Action item
Give the number of lines below that hold the string "banking", and nothing more.

----------

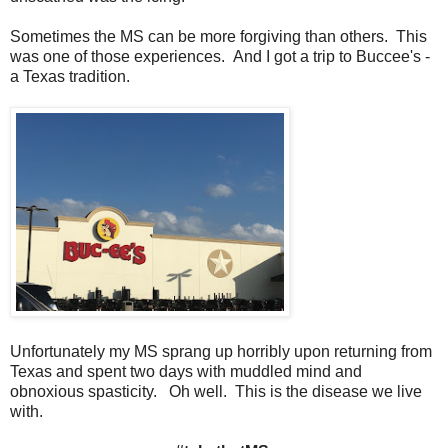
Sometimes the MS can be more forgiving than others. This
was one of those experiences. And I got a trip to Buccee's -
a Texas tradition.
Unfortunately my MS sprang up horribly upon returning from
Texas and spent two days with muddled mind and
obnoxious spasticity. Oh well. This is the disease we live
with.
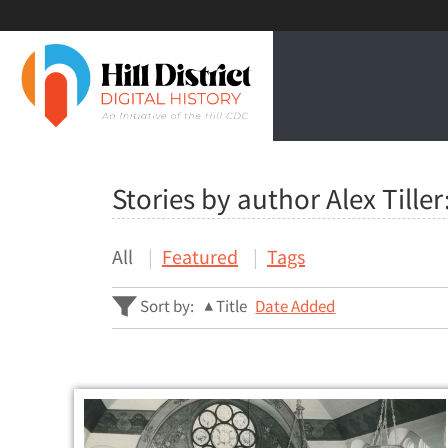
Stories by author Alex Tiller
All
Featured
Tags
Sort by:
Title
Date Added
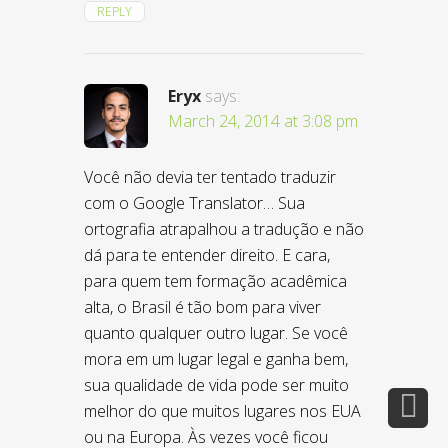
REPLY
Eryx
says:
March 24, 2014 at 3:08 pm
Você não devia ter tentado traduzir
com o Google Translator… Sua
ortografia atrapalhou a tradução e não
dá para te entender direito. E cara,
para quem tem formação acadêmica
alta, o Brasil é tão bom para viver
quanto qualquer outro lugar. Se você
mora em um lugar legal e ganha bem,
sua qualidade de vida pode ser muito
melhor do que muitos lugares nos EUA
ou na Europa. Às vezes você ficou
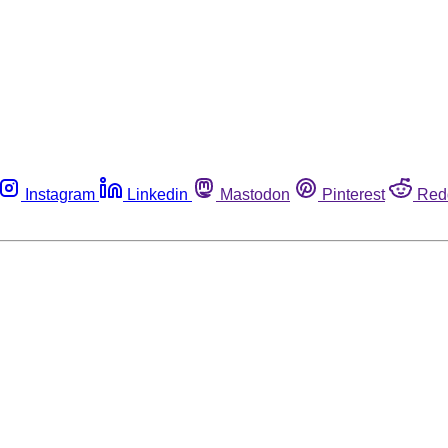
Instagram
Linkedin
Mastodon
Pinterest
Red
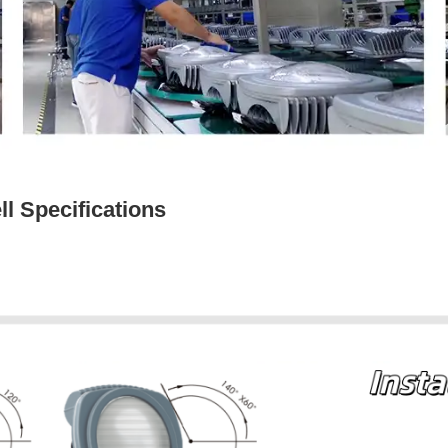
l Specifications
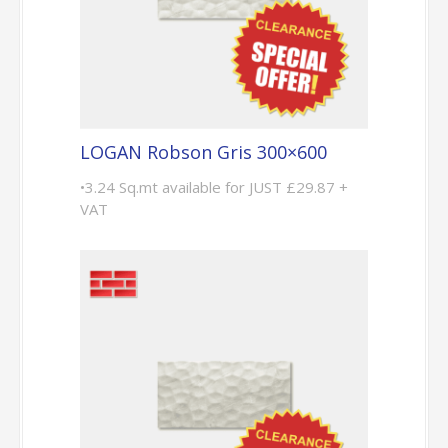
LOGAN Robson Gris 300×600
•3.24 Sq.mt available for JUST £29.87 +
VAT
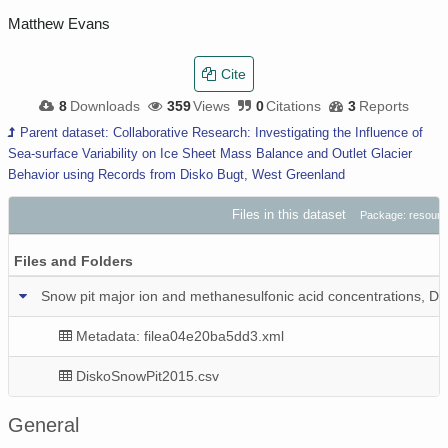
Matthew Evans
Cite
8
Downloads
359
Views
0
Citations
3
Reports
Parent dataset: Collaborative Research: Investigating the Influence of
Sea-surface Variability on Ice Sheet Mass Balance and Outlet Glacier
Behavior using Records from Disko Bugt, West Greenland
Files in this dataset
Package: resour
Files and Folders
Snow pit major ion and methanesulfonic acid concentrations, Di
Metadata: filea04e20ba5dd3.xml
DiskoSnowPit2015.csv
General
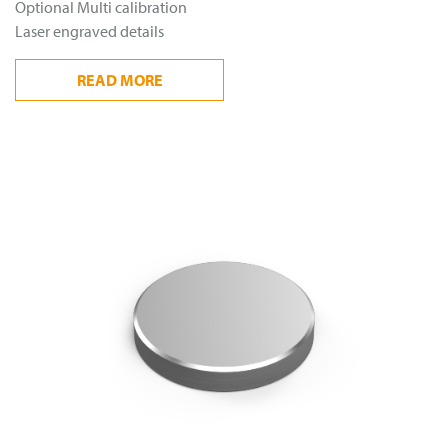
Optional Multi calibration
Laser engraved details
READ
MORE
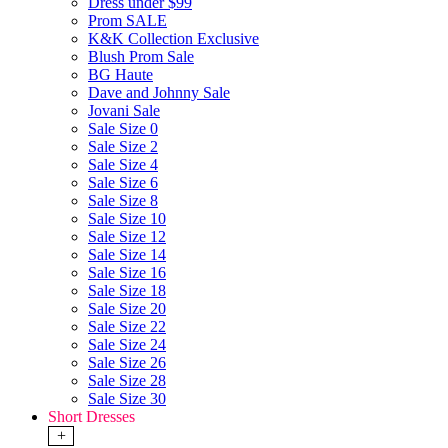
Dress under $99
Prom SALE
K&K Collection Exclusive
Blush Prom Sale
BG Haute
Dave and Johnny Sale
Jovani Sale
Sale Size 0
Sale Size 2
Sale Size 4
Sale Size 6
Sale Size 8
Sale Size 10
Sale Size 12
Sale Size 14
Sale Size 16
Sale Size 18
Sale Size 20
Sale Size 22
Sale Size 24
Sale Size 26
Sale Size 28
Sale Size 30
Short Dresses
+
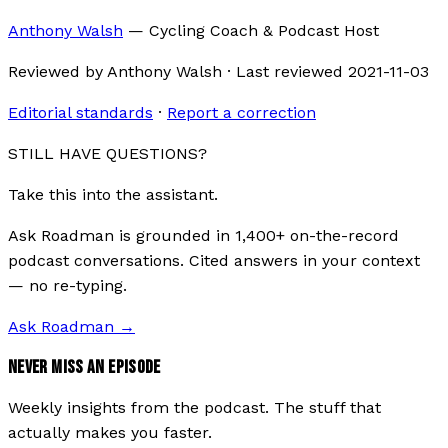
Anthony Walsh
—
Cycling Coach & Podcast Host
Reviewed by
Anthony Walsh
·
Last reviewed
2021-11-03
Editorial standards
·
Report a correction
STILL HAVE QUESTIONS?
Take this into the assistant.
Ask Roadman is grounded in 1,400+ on-the-record
podcast conversations. Cited answers in your context
— no re-typing.
Ask Roadman
→
NEVER MISS AN EPISODE
Weekly insights from the podcast. The stuff that
actually makes you faster.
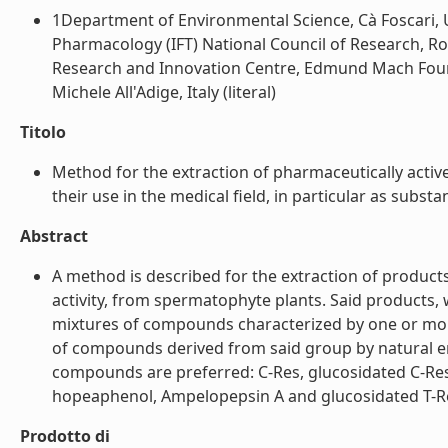
1Department of Environmental Science, Cà Foscari, Un
Pharmacology (IFT) National Council of Research, Rom
Research and Innovation Centre, Edmund Mach Founda
Michele All'Adige, Italy (literal)
Titolo
Method for the extraction of pharmaceutically acti
their use in the medical field, in particular as substan
Abstract
A method is described for the extraction of products
activity, from spermatophyte plants. Said products, 
mixtures of compounds characterized by one or more
of compounds derived from said group by natural enz
compounds are preferred: C-Res, glucosidated C-Res, ep
hopeaphenol, Ampelopepsin A and glucosidated T-Res.
Prodotto di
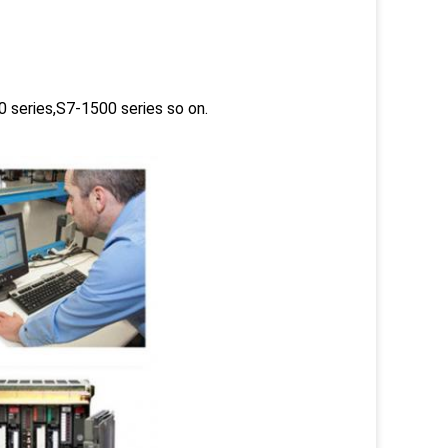
 series,S7-1500 series so on.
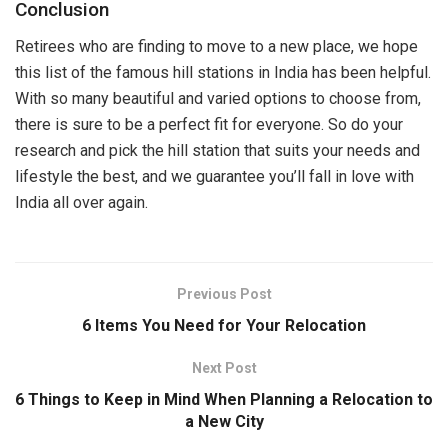
Conclusion
Retirees who are finding to move to a new place, we hope
this list of the famous hill stations in India has been helpful.
With so many beautiful and varied options to choose from,
there is sure to be a perfect fit for everyone. So do your
research and pick the hill station that suits your needs and
lifestyle the best, and we guarantee you’ll fall in love with
India all over again.
Previous Post
6 Items You Need for Your Relocation
Next Post
6 Things to Keep in Mind When Planning a Relocation to
a New City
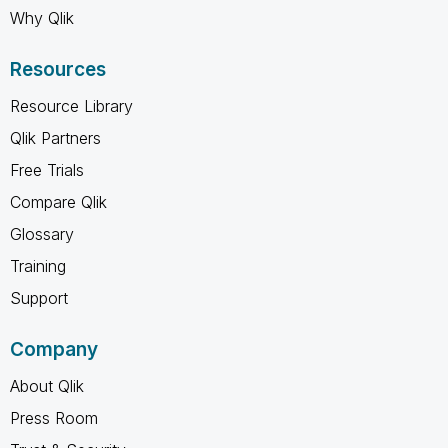
Why Qlik
Resources
Resource Library
Qlik Partners
Free Trials
Compare Qlik
Glossary
Training
Support
Company
About Qlik
Press Room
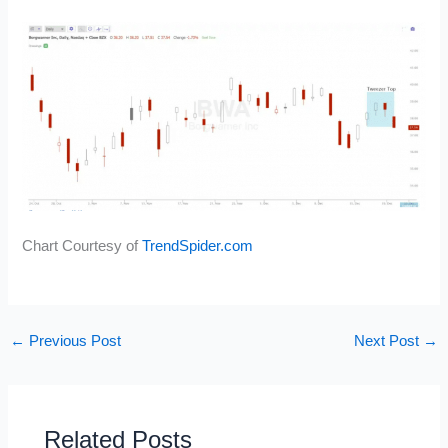
Chart Courtesy of
TrendSpider.com
←
Previous Post
Next Post
→
Related Posts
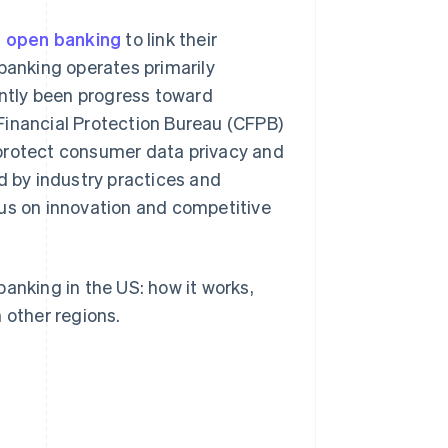
 open banking
to link their
 banking operates primarily
ently been progress toward
Financial Protection Bureau (CFPB)
 protect consumer data privacy and
d by industry practices and
cus on innovation and competitive
anking in the US: how it works,
 other regions.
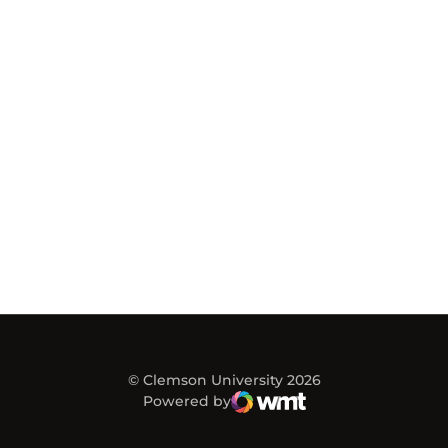
© Clemson University 2026
Powered by
WMT Digital
Opens in a new window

----------

Exercise output
2